Green Lights Forever

Starting as a course project in EECS 588, a group of three other students and I investigated the security of an intelligent traffic light system in the United States. This work was published at WOOT 2014.

Abstract:
The safety critical nature of traffic infrastructure requires that it be secure against computer-based attacks, but this is not always the case. We investigate a networked traffic signal system currently deployed in the United States and discover a number of security flaws that exist due to systemic failures by the designers. We leverage these flaws to create attacks which gain control of the system, and we successfully demonstrate them on the deployment in coordination with authorities. Our attacks show that an adversary can control traffic infrastructure to cause disruption, degrade safety, or gain an unfair advantage. We make recommendations on how to improve existing systems and discuss the lessons learned for embedded systems security in general.

[paper] [presentation]


NSF Fellowship

In my 2013 I applied to the NSF Graduate Research Fellowship Program and was lucky enough to be awarded a fellowship. This was the first year with the new essay rules that reduce the application to two essays, Background & Previous Research and Proposed Research, a total of five pages. Below, I have provided my essays as well as the reviews I received as examples for other students applying to the program.

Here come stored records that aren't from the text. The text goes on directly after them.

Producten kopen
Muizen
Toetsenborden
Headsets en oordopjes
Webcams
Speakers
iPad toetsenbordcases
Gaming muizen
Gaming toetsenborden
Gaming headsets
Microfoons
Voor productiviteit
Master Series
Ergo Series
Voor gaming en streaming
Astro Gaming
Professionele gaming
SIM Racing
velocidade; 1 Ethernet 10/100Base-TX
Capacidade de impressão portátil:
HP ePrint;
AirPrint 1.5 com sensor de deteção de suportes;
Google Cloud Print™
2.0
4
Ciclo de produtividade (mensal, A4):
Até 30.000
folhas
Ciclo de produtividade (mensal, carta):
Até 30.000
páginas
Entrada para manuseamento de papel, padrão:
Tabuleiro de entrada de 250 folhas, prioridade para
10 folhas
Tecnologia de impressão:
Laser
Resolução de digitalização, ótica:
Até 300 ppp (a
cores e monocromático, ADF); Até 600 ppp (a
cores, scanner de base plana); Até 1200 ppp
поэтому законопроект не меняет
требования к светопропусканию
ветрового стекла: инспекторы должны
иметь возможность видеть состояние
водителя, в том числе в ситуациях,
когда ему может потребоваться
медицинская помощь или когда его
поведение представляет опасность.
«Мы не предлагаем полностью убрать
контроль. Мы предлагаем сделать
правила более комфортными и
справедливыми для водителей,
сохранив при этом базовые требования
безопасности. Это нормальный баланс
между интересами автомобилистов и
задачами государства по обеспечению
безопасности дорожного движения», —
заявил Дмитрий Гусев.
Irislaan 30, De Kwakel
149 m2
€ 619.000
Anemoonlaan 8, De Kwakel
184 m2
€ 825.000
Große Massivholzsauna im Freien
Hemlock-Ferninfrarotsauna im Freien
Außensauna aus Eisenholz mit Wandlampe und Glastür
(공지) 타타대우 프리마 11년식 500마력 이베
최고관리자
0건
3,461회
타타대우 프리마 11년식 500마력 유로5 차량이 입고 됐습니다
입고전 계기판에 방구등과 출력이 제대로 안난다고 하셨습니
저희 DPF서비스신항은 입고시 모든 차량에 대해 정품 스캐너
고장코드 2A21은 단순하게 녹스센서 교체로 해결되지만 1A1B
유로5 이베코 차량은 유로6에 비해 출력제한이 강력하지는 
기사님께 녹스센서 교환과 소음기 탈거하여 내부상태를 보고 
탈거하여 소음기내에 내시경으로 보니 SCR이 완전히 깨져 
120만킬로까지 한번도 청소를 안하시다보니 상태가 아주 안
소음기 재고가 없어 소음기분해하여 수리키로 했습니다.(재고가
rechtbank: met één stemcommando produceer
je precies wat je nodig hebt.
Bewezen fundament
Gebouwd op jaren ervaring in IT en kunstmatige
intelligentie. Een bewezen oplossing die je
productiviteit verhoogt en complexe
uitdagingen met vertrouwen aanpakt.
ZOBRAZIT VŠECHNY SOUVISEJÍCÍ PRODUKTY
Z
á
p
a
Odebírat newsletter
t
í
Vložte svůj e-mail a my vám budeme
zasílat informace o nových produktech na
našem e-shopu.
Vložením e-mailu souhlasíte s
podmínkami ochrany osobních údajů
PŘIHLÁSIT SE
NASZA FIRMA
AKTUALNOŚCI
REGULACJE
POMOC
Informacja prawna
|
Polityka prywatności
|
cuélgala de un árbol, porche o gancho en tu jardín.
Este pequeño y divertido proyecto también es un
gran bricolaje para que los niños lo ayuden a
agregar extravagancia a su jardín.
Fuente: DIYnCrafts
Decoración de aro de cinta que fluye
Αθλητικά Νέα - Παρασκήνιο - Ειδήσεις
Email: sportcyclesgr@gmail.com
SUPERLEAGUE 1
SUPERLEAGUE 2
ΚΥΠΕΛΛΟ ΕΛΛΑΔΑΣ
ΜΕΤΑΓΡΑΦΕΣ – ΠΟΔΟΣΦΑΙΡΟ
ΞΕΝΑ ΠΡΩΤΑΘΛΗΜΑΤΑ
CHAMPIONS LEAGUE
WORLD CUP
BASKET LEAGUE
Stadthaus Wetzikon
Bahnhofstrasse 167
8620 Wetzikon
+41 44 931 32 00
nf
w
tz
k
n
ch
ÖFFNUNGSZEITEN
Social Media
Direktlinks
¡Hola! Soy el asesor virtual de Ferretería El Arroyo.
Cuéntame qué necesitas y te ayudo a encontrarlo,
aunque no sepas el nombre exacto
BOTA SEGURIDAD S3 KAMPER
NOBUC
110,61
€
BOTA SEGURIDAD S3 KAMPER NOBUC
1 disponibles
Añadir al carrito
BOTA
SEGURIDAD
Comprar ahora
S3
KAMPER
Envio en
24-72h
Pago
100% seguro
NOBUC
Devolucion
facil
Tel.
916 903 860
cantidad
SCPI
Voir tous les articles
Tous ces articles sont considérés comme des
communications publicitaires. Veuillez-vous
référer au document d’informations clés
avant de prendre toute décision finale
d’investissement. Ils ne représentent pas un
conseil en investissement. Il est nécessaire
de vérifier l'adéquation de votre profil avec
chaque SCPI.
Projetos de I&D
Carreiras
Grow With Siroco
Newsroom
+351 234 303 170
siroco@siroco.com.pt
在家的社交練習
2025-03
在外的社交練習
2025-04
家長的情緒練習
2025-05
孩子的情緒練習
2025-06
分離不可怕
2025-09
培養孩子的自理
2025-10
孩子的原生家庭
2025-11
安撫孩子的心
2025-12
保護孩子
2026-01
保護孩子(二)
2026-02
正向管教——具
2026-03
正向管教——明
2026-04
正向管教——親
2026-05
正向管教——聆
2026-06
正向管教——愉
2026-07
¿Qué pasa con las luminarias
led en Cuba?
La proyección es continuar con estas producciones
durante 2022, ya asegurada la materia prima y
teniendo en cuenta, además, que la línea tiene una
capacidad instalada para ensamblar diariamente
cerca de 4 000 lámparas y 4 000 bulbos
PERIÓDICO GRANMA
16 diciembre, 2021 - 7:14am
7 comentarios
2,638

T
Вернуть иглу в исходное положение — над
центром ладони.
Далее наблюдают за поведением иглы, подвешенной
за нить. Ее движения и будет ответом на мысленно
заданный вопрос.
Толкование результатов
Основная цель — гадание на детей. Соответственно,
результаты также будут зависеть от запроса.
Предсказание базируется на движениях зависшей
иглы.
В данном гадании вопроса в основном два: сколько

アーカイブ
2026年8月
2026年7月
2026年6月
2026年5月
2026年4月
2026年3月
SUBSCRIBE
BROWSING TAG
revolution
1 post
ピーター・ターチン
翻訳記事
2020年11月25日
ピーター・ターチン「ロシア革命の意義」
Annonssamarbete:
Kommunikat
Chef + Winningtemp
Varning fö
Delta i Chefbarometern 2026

[background and previous research] [proposed research] [reviews]


SensEye

The eyes are the window to the soul. What could a computer do if it knew what you were looking at?

SensEye is an attempt to start answering that question. Low-power real-time gaze detection is finally within our grasp. Using a microcontroller running uCLinux and an FPGA, we can pull real-time images from two small cameras, one facing inwards towards the eye and one facing outwards towards the world. This data can be used to determine which object in view you are observing. Imagine a world where your car would warn you if you were not paying attention, where your phone would have interesting information available on the item you were just observing, and where you could track how you actually spend your time each day.

In order to achieve this goal, our system has to be both energy efficient and low cost. We hope to create such a system and distribute it to software developers in order to spur innovation.

[source]


Oculus-ASR

During my undergraduate studies at Michigan Tech I was part of the Aerospace Enterprise, a group of students building a nanosatellite as part of the University Nanosatellite Program. We won the 6th iteration of the competition and have been finalizing flight hardware. The mission is set to launch using the Falcon Heavy on mission STP-2.

The purpose of the satellite is to help test United States' space situational awareness capabilities. Using spectroscopy, the attitude and configuration of a satellite can be determined if it is first characterized on the ground. Oculus-ASR has been characterized and has the ability to control and observe its orientation and configuration. The Air Force will use our satellite to calibrate their algorithms and enable new advances in space awareness.